Exercise:
The task calls for each record to be given again exactly.

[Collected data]
____

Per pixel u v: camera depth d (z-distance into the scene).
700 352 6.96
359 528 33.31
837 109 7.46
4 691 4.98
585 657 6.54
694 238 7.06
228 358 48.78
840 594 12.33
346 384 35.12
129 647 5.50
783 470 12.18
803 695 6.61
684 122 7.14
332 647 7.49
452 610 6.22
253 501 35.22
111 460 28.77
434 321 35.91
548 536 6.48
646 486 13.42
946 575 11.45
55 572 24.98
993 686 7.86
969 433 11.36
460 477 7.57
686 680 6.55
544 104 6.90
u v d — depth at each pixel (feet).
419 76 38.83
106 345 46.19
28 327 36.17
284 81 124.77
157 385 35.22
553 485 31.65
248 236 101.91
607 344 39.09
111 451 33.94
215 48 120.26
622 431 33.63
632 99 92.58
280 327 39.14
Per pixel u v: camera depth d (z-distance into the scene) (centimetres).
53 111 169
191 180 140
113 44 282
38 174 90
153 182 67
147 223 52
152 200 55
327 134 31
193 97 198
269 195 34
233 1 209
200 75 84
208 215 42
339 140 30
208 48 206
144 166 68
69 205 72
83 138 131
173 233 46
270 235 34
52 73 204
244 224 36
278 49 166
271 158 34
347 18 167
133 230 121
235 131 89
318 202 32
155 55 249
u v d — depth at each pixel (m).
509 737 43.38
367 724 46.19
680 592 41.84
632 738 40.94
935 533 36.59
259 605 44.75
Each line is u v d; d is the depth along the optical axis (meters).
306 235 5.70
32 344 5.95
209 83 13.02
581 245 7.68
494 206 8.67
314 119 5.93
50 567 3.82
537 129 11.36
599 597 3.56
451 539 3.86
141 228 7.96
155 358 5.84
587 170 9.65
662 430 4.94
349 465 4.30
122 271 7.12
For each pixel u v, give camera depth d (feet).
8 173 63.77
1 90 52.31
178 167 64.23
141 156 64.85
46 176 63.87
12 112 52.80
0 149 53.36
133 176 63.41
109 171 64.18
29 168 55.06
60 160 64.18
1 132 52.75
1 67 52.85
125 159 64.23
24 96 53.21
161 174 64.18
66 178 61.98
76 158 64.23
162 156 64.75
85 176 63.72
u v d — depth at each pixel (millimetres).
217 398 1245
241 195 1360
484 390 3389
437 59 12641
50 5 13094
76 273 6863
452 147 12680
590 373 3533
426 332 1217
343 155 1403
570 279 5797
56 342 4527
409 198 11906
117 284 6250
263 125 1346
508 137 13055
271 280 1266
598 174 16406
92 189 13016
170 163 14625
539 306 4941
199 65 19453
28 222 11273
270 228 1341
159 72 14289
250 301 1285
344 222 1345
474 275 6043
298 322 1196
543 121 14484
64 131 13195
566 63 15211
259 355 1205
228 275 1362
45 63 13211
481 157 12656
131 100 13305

____

Result:
Per pixel u v: camera depth d (z-distance into the scene).
700 352 6.96
359 528 33.31
837 109 7.46
4 691 4.98
585 657 6.54
694 238 7.06
228 358 48.78
840 594 12.33
346 384 35.12
129 647 5.50
783 470 12.18
803 695 6.61
684 122 7.14
332 647 7.49
452 610 6.22
253 501 35.22
111 460 28.77
434 321 35.91
548 536 6.48
646 486 13.42
946 575 11.45
55 572 24.98
993 686 7.86
969 433 11.36
460 477 7.57
686 680 6.55
544 104 6.90
u v d — depth at each pixel (feet).
419 76 38.83
106 345 46.19
28 327 36.17
284 81 124.77
157 385 35.22
553 485 31.65
248 236 101.91
607 344 39.09
111 451 33.94
215 48 120.26
622 431 33.63
632 99 92.58
280 327 39.14
Per pixel u v: camera depth d (z-distance into the scene) (centimetres).
53 111 169
191 180 140
113 44 282
38 174 90
153 182 67
147 223 52
152 200 55
327 134 31
193 97 198
269 195 34
233 1 209
200 75 84
208 215 42
339 140 30
208 48 206
144 166 68
69 205 72
83 138 131
173 233 46
270 235 34
52 73 204
244 224 36
278 49 166
271 158 34
347 18 167
133 230 121
235 131 89
318 202 32
155 55 249
u v d — depth at each pixel (m).
509 737 43.38
367 724 46.19
680 592 41.84
632 738 40.94
935 533 36.59
259 605 44.75
Each line is u v d; d is the depth along the optical axis (meters).
306 235 5.70
32 344 5.95
209 83 13.02
581 245 7.68
494 206 8.67
314 119 5.93
50 567 3.82
537 129 11.36
599 597 3.56
451 539 3.86
141 228 7.96
155 358 5.84
587 170 9.65
662 430 4.94
349 465 4.30
122 271 7.12
For each pixel u v, give camera depth d (feet).
8 173 63.77
1 90 52.31
178 167 64.23
141 156 64.85
46 176 63.87
12 112 52.80
0 149 53.36
133 176 63.41
109 171 64.18
29 168 55.06
60 160 64.18
1 132 52.75
1 67 52.85
125 159 64.23
24 96 53.21
161 174 64.18
66 178 61.98
76 158 64.23
162 156 64.75
85 176 63.72
u v d — depth at each pixel (millimetres).
217 398 1245
241 195 1360
484 390 3389
437 59 12641
50 5 13094
76 273 6863
452 147 12680
590 373 3533
426 332 1217
343 155 1403
570 279 5797
56 342 4527
409 198 11906
117 284 6250
263 125 1346
508 137 13055
271 280 1266
598 174 16406
92 189 13016
170 163 14625
539 306 4941
199 65 19453
28 222 11273
270 228 1341
159 72 14289
250 301 1285
344 222 1345
474 275 6043
298 322 1196
543 121 14484
64 131 13195
566 63 15211
259 355 1205
228 275 1362
45 63 13211
481 157 12656
131 100 13305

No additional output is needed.